3 entry daha
  • holivud'un altin caglarinda calismis yönetmenler icinde, kanimca en avrupai filmleri yapmis kisidir william wyler, belki ernst lubitsch ile birlikte.. fazla kültürlü, mürekkep yalamis bir insan olmayip, sasirtici bir icgüdüyle ulasmistir filmlerinde mükemmeliyete. filmlerinin hikayelerinde genel olarak hep bir yerden sonra bir yanlislik, olmamislik sezilir sanki. basyapit olacak filmlerin kaza eseri güme giden olasiliksal versiyonu gibidir (ne lan bu laflar?)

    ve fakat hikayeler genel acidan kimi firsatlari kacirsa da, william wyler sahneleri, bastan asagi en sahane, en derinlikli bir bicimde tasarlanmis türden sahnelerdir. defalarca yazip bozup ideal hale getirtir sahneyi wyler. sonra olabilecek en sade bir bicimde, hani nerdeyse robert bresson'u filan andiracak kadar, sade bir bicimde filme alir. kamera fazla hareket etmez, zaruri olmadikca kesme yapilmaz, yakin planlardan kacinilir, müzik fazla abartmaz, tadinda girer, illaha girecekse.

    wyler'in zirveye ciktigi anlar, sessiz ama duygusal yogunluklu anlardir. misal the desperate hours'da, humphrey bogart'in evden ciktigi sahne gibi. son derece sade anlatim o kadar fazla nüansi ayni anda yakalar ki, bir anda bogart'in kafasinin icine girer, her düsündügünü gözlerinden anlariz, hicbir hareketi anlamsiz gelmez insana. veya yine ayni filmde, bogart'in agabeylik ettigi cocugun telefon kulübesinde vuruldugu sahne, ki o kadar dahiyane bir sahneye az rastlanir, iki üc cut ile, basit bir polise yakalanma sahnesinin nasil da coenvari, trajikomik bir derinlige bürünebilecegi konusunda ders gibidir.

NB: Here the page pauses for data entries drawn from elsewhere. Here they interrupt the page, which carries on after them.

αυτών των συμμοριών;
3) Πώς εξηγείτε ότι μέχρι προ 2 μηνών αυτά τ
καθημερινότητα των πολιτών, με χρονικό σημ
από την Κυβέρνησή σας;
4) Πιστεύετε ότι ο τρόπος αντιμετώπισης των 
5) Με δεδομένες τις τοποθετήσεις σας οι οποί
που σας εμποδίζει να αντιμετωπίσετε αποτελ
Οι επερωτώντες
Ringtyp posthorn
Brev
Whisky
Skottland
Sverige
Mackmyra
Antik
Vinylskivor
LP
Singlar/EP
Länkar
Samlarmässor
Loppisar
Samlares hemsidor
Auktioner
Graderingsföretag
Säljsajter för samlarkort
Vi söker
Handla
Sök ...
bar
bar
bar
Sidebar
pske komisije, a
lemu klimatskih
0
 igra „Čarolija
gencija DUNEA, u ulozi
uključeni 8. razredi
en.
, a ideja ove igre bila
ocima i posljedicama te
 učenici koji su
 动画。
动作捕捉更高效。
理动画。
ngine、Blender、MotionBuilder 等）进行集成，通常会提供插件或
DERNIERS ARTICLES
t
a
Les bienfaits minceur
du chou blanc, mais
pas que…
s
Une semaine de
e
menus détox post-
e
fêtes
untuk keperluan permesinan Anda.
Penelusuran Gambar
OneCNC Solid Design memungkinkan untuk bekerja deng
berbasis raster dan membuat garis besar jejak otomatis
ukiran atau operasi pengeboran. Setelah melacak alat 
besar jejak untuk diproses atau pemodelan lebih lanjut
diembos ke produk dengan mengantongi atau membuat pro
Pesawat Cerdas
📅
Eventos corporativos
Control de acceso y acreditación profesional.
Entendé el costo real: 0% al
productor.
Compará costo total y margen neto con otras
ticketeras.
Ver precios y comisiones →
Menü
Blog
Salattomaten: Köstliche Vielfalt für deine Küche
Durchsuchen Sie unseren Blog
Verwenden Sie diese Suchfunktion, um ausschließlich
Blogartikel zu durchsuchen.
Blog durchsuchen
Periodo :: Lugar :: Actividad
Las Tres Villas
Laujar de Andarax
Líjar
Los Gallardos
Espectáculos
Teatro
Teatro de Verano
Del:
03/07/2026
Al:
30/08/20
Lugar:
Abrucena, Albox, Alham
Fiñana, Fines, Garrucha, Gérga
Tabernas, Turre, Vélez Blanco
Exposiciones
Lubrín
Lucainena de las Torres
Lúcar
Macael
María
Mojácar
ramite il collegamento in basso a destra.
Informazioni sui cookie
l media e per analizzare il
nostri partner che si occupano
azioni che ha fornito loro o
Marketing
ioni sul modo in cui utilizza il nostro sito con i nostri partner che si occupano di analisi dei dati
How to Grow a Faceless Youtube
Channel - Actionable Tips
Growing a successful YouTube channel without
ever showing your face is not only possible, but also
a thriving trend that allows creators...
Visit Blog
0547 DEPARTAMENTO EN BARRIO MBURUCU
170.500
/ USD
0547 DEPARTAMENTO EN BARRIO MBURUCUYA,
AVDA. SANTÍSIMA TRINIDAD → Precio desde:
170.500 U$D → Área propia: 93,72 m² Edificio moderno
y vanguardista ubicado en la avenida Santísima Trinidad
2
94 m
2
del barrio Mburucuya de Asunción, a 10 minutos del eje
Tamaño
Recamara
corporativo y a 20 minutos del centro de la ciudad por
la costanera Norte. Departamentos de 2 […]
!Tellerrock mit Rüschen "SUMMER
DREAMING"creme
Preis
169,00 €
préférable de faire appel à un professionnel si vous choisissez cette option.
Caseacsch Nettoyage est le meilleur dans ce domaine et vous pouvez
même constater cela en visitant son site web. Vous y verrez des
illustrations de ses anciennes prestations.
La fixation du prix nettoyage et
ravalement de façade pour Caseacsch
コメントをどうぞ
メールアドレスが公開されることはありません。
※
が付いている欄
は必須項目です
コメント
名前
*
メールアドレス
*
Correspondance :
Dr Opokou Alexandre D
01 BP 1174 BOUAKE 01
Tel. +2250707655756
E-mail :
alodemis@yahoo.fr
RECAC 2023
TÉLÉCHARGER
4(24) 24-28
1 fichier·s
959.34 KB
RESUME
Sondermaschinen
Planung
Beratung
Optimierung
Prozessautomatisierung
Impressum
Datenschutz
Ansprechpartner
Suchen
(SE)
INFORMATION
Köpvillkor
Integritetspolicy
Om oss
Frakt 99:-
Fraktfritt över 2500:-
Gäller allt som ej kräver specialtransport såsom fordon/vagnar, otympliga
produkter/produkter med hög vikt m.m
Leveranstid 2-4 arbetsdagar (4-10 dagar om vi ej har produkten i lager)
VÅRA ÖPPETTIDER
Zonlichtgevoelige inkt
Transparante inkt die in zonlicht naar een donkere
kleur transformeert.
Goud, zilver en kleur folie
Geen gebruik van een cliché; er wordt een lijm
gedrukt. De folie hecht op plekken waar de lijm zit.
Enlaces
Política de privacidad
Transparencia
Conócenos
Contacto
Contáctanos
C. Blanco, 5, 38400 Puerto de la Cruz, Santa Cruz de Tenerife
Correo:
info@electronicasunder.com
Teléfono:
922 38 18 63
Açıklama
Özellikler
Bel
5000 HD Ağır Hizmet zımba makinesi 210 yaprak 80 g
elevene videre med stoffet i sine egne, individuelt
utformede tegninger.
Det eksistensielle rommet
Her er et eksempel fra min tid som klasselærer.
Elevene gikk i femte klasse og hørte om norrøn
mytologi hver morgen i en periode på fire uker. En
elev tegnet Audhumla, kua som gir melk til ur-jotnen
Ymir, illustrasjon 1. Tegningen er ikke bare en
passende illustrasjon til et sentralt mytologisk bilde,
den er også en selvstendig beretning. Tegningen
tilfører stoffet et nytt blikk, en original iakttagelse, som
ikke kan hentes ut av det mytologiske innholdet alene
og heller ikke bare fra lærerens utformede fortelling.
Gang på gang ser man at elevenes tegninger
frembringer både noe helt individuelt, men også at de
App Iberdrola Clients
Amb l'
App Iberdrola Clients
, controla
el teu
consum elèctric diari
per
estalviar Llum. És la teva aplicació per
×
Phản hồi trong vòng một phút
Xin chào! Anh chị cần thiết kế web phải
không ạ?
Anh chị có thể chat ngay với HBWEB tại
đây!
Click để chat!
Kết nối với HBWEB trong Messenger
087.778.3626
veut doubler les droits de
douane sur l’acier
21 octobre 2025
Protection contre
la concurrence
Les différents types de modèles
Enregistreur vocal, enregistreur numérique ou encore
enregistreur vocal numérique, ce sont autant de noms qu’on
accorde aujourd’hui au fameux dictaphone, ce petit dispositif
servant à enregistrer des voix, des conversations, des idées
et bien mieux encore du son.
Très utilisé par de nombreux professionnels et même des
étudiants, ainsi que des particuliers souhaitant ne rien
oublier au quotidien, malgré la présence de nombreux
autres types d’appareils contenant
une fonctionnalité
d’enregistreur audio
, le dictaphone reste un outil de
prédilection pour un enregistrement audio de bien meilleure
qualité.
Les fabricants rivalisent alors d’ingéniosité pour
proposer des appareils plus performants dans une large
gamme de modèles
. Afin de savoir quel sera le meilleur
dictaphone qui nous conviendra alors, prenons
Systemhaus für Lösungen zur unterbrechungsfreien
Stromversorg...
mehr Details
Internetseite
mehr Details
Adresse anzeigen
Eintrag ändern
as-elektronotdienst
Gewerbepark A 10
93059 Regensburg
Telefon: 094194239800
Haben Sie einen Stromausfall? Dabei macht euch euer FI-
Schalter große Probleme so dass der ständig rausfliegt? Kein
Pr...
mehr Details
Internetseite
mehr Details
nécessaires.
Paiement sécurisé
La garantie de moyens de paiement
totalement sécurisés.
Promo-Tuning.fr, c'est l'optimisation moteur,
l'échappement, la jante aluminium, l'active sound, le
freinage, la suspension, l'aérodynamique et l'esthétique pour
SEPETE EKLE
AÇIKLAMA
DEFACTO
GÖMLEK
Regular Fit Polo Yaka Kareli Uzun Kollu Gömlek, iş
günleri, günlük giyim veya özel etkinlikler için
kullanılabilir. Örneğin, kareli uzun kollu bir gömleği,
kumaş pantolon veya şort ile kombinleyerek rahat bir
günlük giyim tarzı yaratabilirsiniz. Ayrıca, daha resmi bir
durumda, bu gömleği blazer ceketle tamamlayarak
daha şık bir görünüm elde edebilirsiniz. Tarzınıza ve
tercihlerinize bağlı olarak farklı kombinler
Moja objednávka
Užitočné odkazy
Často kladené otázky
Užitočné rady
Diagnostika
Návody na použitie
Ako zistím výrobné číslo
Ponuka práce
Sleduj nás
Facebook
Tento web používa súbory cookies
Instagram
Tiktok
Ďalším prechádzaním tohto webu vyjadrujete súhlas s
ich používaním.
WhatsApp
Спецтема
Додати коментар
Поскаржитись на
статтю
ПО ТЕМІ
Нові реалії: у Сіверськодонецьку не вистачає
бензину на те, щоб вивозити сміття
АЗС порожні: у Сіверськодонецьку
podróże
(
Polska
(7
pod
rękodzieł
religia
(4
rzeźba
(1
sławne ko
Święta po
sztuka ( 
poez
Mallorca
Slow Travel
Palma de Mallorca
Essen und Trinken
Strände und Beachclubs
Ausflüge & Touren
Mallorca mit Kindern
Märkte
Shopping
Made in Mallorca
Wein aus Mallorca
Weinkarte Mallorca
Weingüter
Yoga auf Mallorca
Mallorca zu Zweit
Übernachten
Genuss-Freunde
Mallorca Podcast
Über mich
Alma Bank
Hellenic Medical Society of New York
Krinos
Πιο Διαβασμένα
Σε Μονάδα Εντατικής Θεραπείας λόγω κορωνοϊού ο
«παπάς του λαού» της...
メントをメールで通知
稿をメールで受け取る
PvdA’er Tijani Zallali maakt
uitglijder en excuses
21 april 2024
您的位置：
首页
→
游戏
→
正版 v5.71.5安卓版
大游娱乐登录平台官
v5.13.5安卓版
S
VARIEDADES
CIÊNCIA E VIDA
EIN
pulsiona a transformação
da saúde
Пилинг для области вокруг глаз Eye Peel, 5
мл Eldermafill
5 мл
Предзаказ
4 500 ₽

    holivud usülü senaryolardan ders cikarmak isteyen insan, senaryolarin bütünlügü konusunda billy wilder'in ilk dönem eserlerine (double indemnity, sunset boulevard, the lost weekend...) bakmaliysa; bir sahneye senaryo asamasinda katilabilecek ve nihai sonucta alelade bir sahneye hayat katabilecek psikolojik ayrintilar konusunda da wyler'i dikkatlice incelemelidir nacizane görüsümce.